Source records
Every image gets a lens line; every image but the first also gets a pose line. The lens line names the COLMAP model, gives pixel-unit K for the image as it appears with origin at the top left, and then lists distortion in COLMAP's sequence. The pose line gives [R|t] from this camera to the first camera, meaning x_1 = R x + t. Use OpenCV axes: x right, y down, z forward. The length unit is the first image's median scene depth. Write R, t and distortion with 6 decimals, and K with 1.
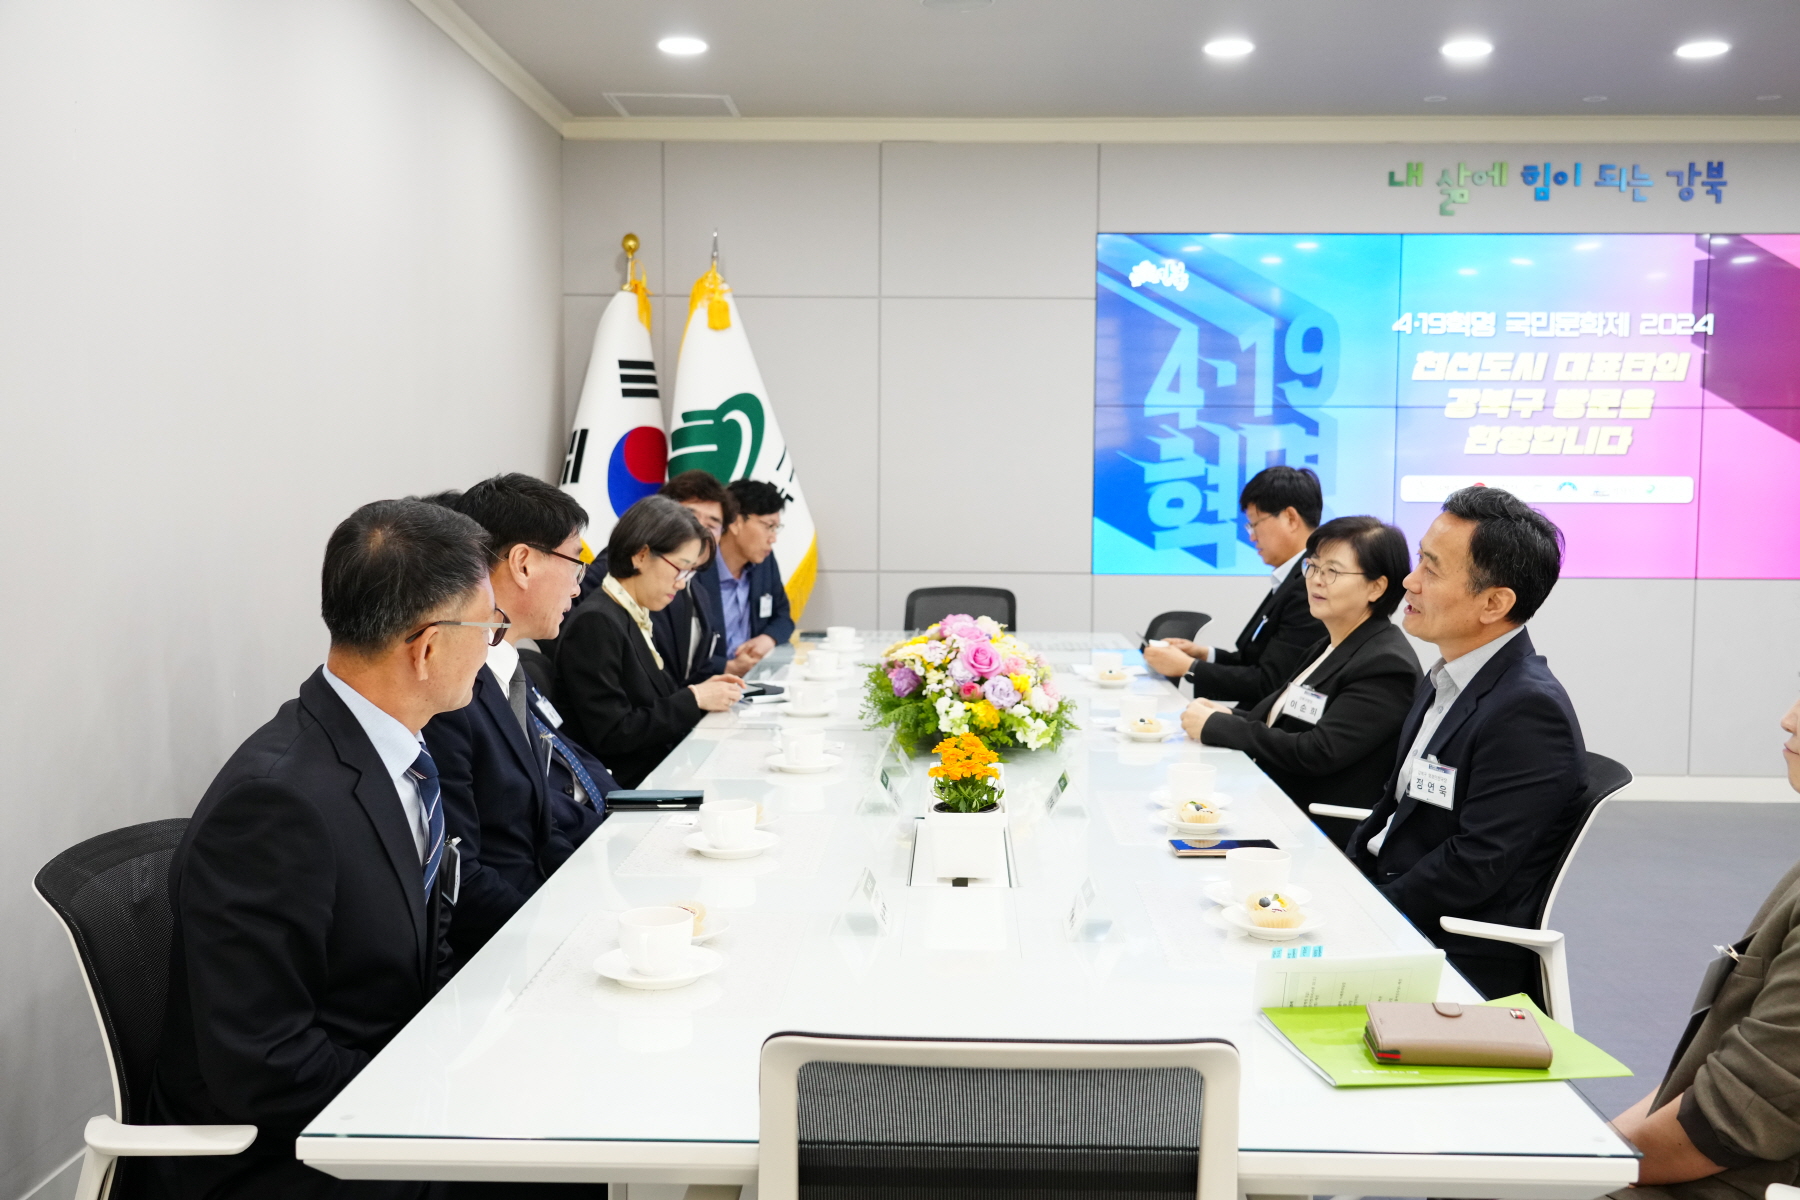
lens RADIAL K [[1816.9, 0, 900.0], [0, 1816.9, 600.0], [0, 0, 1]] dist [0.056345, -0.092685]
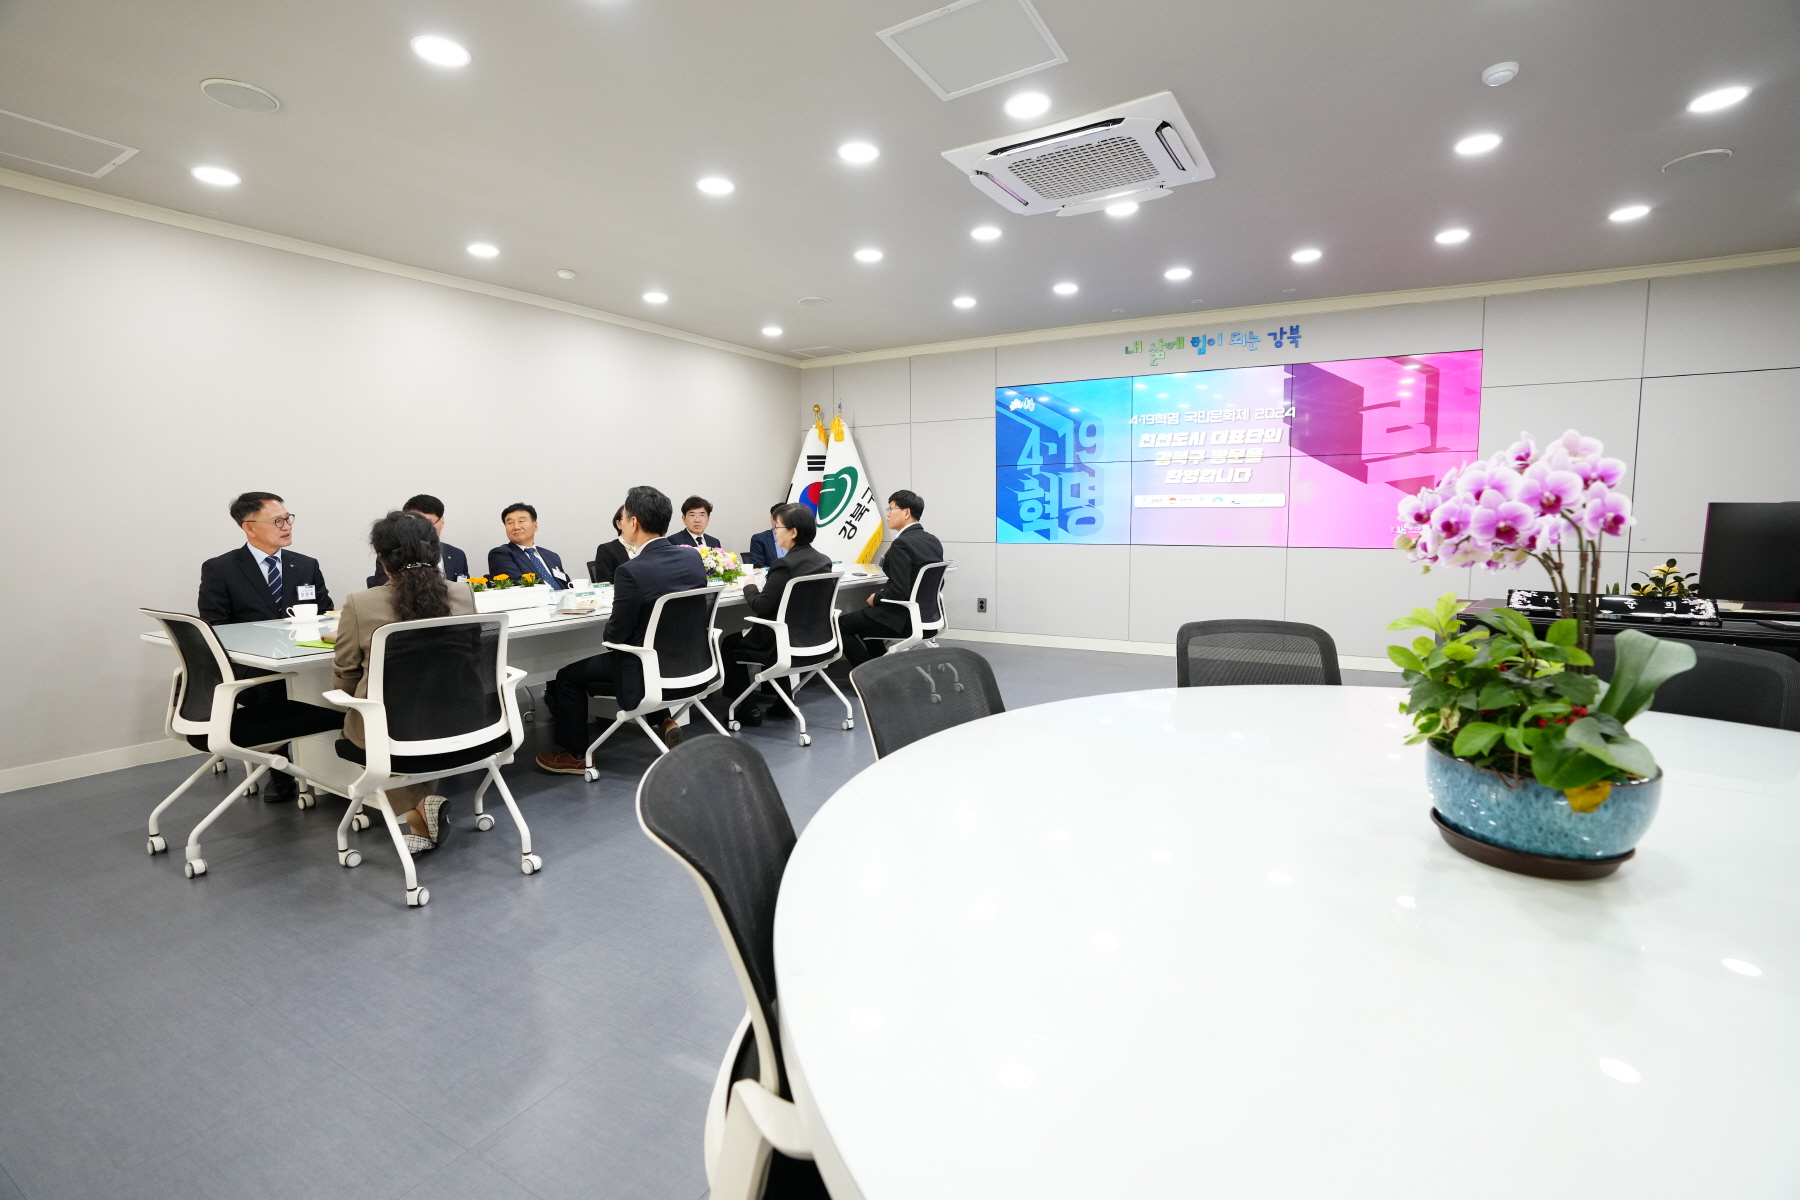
lens RADIAL K [[838.3, 0, 900.0], [0, 838.3, 600.0], [0, 0, 1]] dist [-0.070621, 0.021150]
pose [[0.876325, 0.035015, -0.480446, 0.503455], [-0.021371, 0.999199, 0.033842, 0.023379], [0.481246, -0.019389, 0.876371, 0.057444]]
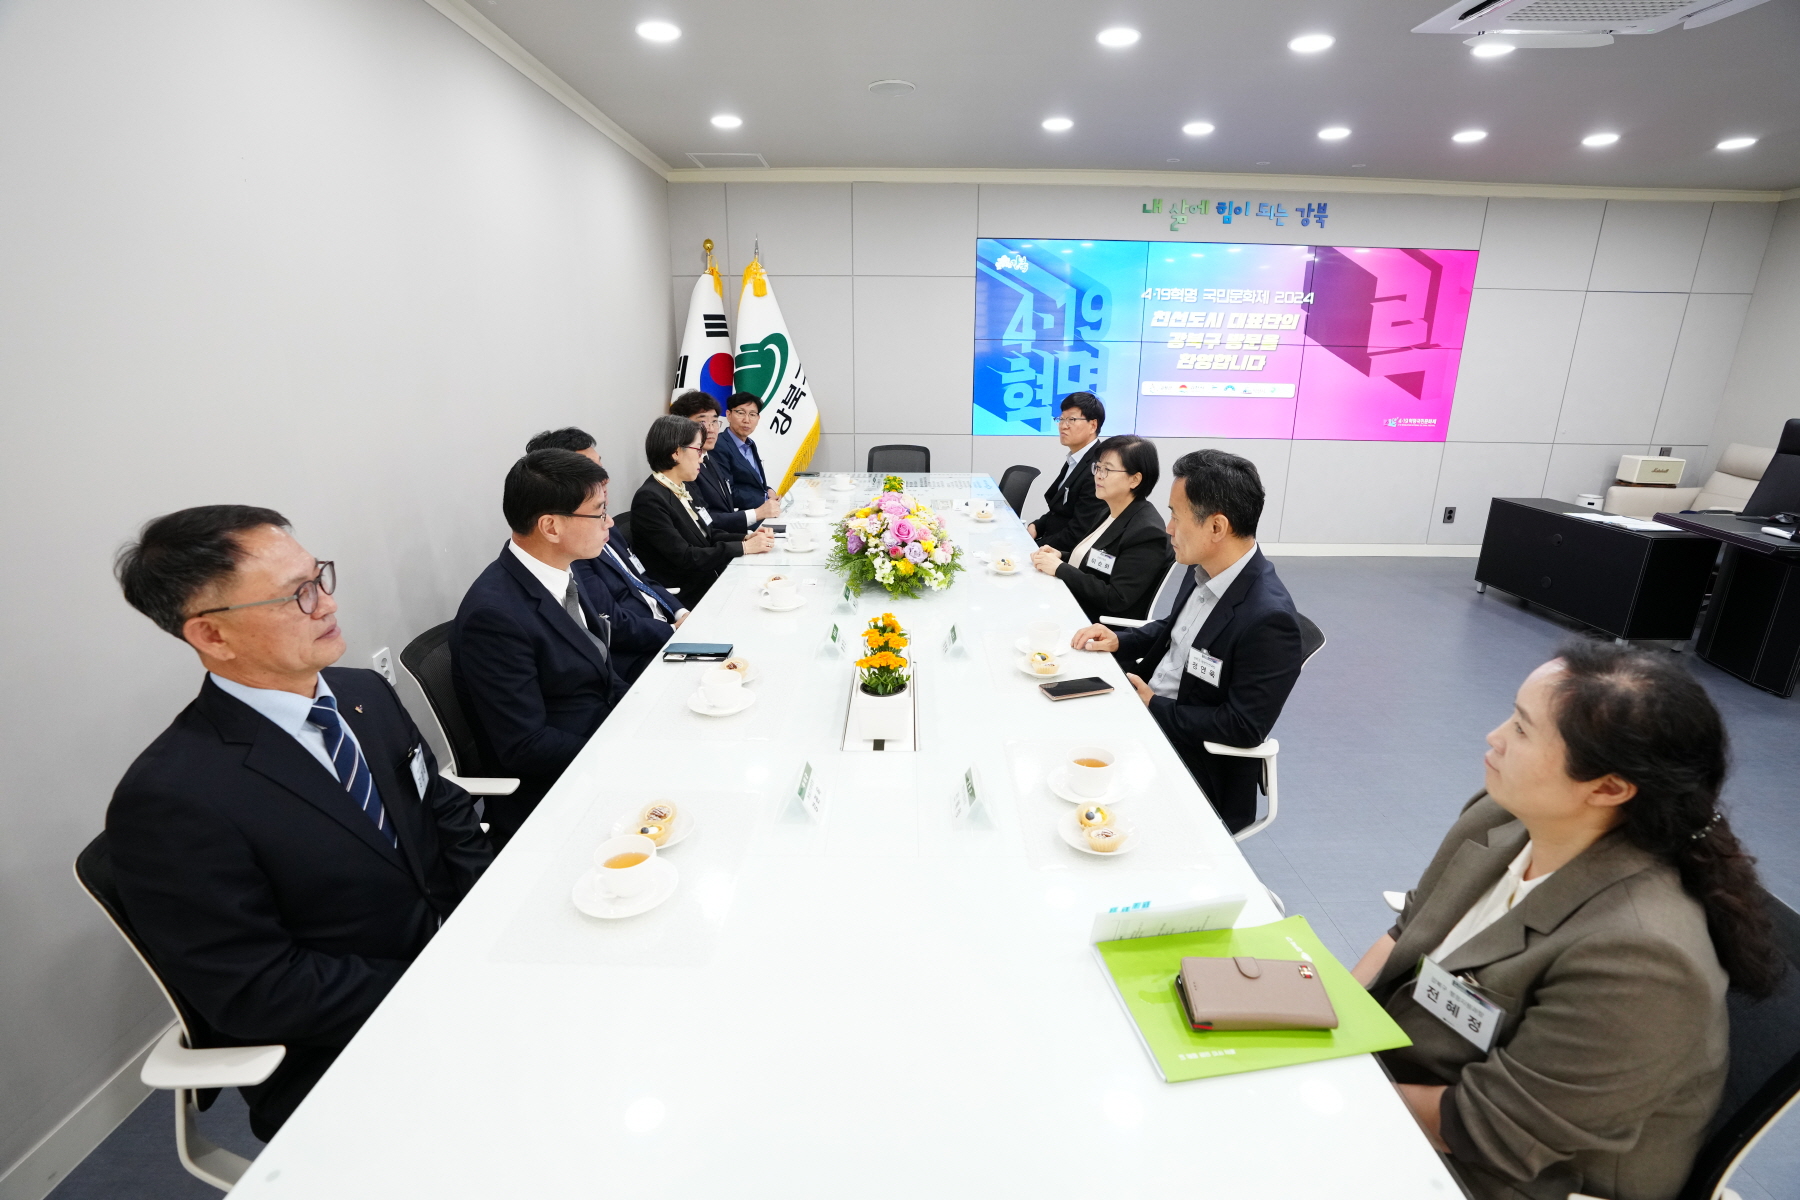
lens RADIAL K [[838.3, 0, 900.0], [0, 838.3, 600.0], [0, 0, 1]] dist [-0.070621, 0.021150]
pose [[0.999722, -0.008063, 0.022165, 0.014242], [0.003013, 0.975712, 0.219039, -0.037434], [-0.023393, -0.218911, 0.975464, 0.154662]]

What is required :: Restate all entries exactly; pictures stay out.

Exercise output ::
Every image gets a lens line; every image but the first also gets a pose line. The lens line names the COLMAP model, gives pixel-unit K for the image as it appears with origin at the top left, and then lists distortion in COLMAP's sequence. The pose line gives [R|t] from this camera to the first camera, meaning x_1 = R x + t. Use OpenCV axes: x right, y down, z forward. The length unit is the first image's median scene depth. Write R, t and distortion with 6 decimals, and K with 1.
lens RADIAL K [[1816.9, 0, 900.0], [0, 1816.9, 600.0], [0, 0, 1]] dist [0.056345, -0.092685]
lens RADIAL K [[838.3, 0, 900.0], [0, 838.3, 600.0], [0, 0, 1]] dist [-0.070621, 0.021150]
pose [[0.876325, 0.035015, -0.480446, 0.503455], [-0.021371, 0.999199, 0.033842, 0.023379], [0.481246, -0.019389, 0.876371, 0.057444]]
lens RADIAL K [[838.3, 0, 900.0], [0, 838.3, 600.0], [0, 0, 1]] dist [-0.070621, 0.021150]
pose [[0.999722, -0.008063, 0.022165, 0.014242], [0.003013, 0.975712, 0.219039, -0.037434], [-0.023393, -0.218911, 0.975464, 0.154662]]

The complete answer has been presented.